I debated whether to write at all, but if I didn’t, I feared the silence would stretch into an endless thin line, a string I could never pick back up again.
This is not my story to tell, so it will be sufficient to say that my father-in-law has been in the ICU for almost a week.
And we have been waiting, waiting, waiting…torn between hope and fear, between wishes and reality, between shock and the pit of cold resignation deep in our stomachs.
There have been other times I have dealt with tragedy—icy blows that came out of nowhere, knocking the wind out of me and making all the internal windows of my mind shatter. Times when the unthinkable happened, when the unimaginable had already occurred, and all that was left was to wait until the world finally seemed to slightly right itself again, forever a bit off-kilter from before.

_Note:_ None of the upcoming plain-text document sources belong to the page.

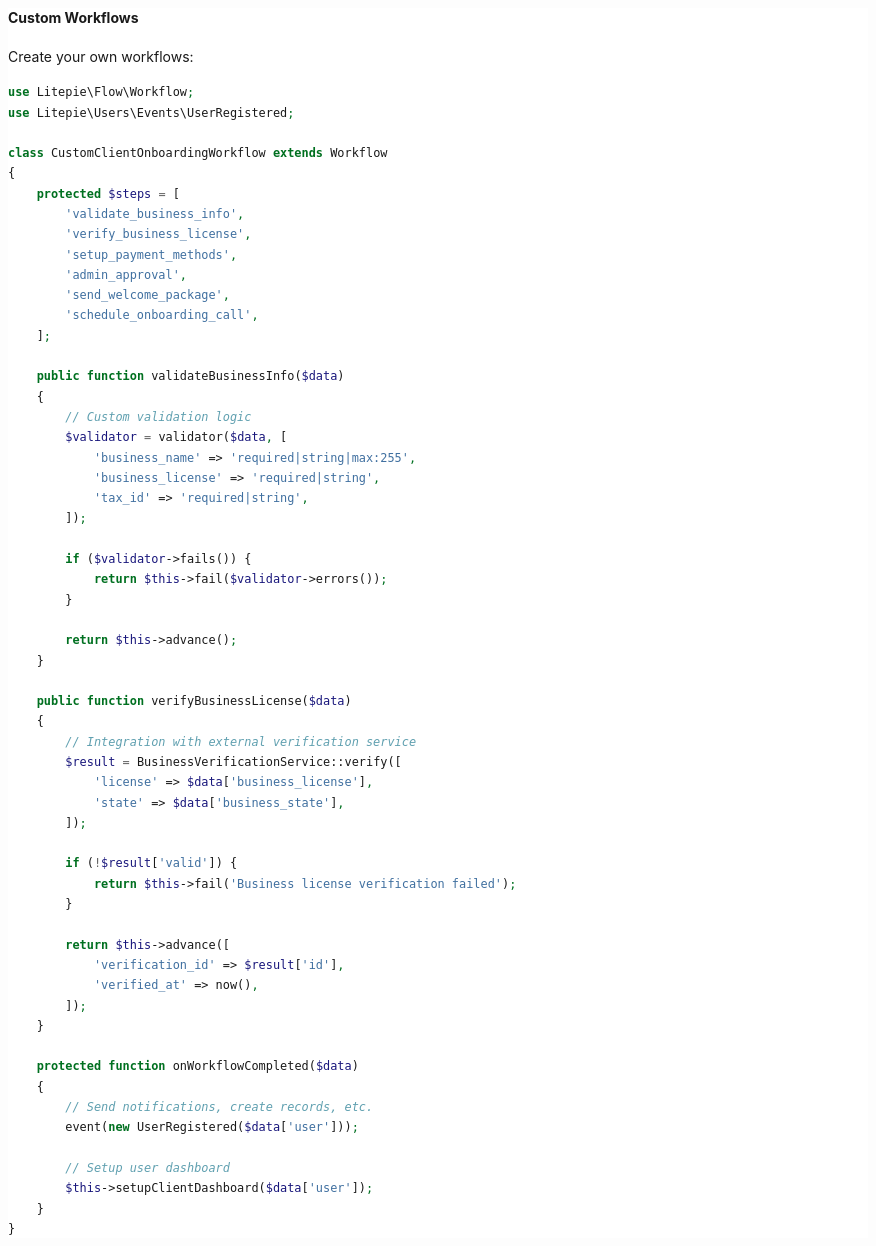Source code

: #### Custom Workflows

Create your own workflows:

```php
use Litepie\Flow\Workflow;
use Litepie\Users\Events\UserRegistered;

class CustomClientOnboardingWorkflow extends Workflow
{
    protected $steps = [
        'validate_business_info',
        'verify_business_license',
        'setup_payment_methods',
        'admin_approval',
        'send_welcome_package',
        'schedule_onboarding_call',
    ];

    public function validateBusinessInfo($data)
    {
        // Custom validation logic
        $validator = validator($data, [
            'business_name' => 'required|string|max:255',
            'business_license' => 'required|string',
            'tax_id' => 'required|string',
        ]);

        if ($validator->fails()) {
            return $this->fail($validator->errors());
        }

        return $this->advance();
    }

    public function verifyBusinessLicense($data)
    {
        // Integration with external verification service
        $result = BusinessVerificationService::verify([
            'license' => $data['business_license'],
            'state' => $data['business_state'],
        ]);

        if (!$result['valid']) {
            return $this->fail('Business license verification failed');
        }

        return $this->advance([
            'verification_id' => $result['id'],
            'verified_at' => now(),
        ]);
    }

    protected function onWorkflowCompleted($data)
    {
        // Send notifications, create records, etc.
        event(new UserRegistered($data['user']));
        
        // Setup user dashboard
        $this->setupClientDashboard($data['user']);
    }
}
```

But I have never dealt with anything quite like this—
Where every time a text comes through, the phone rings, or the hospital doors swing wide, fear throttles me with its airtight grip, my breath finally let out again when the news is not The Worst It Could Be.
We seemed to live on the fourth floor of the hospital all weekend, spreading out in the hall with all the food remnants that were being continually brought to us. The weather outside matched my internal hemisphere—swirling, blinding snow, contributor to white-knuckle drives and sharp intakes of breath every time we hit a black patch of ice.
I’ve always been the kind of person who prays a lot—whose mind is often drawn out to my Father above, usually in soundless conversations and uttered gratitudes and silent pleadings.
For the past week, when I haven’t been talking in hushed tones in the hospital corridor or trying to distract myself with a book, I have been praying, endlessly and fervently.
And while I still have the fear, I also have the peace–
Of knowing that death is not the ultimate end, that we have a Father who oversees all, who will one day in the eternities make all unjust things right again.
I also have the hope that although miracles are not always granted in the wisdom of He who knows all things, I do know that they sometimes ARE given—and that we have the possibility of this maybe being one of those times.
For now, if you could throw a prayer our way, we would sure appreciate it.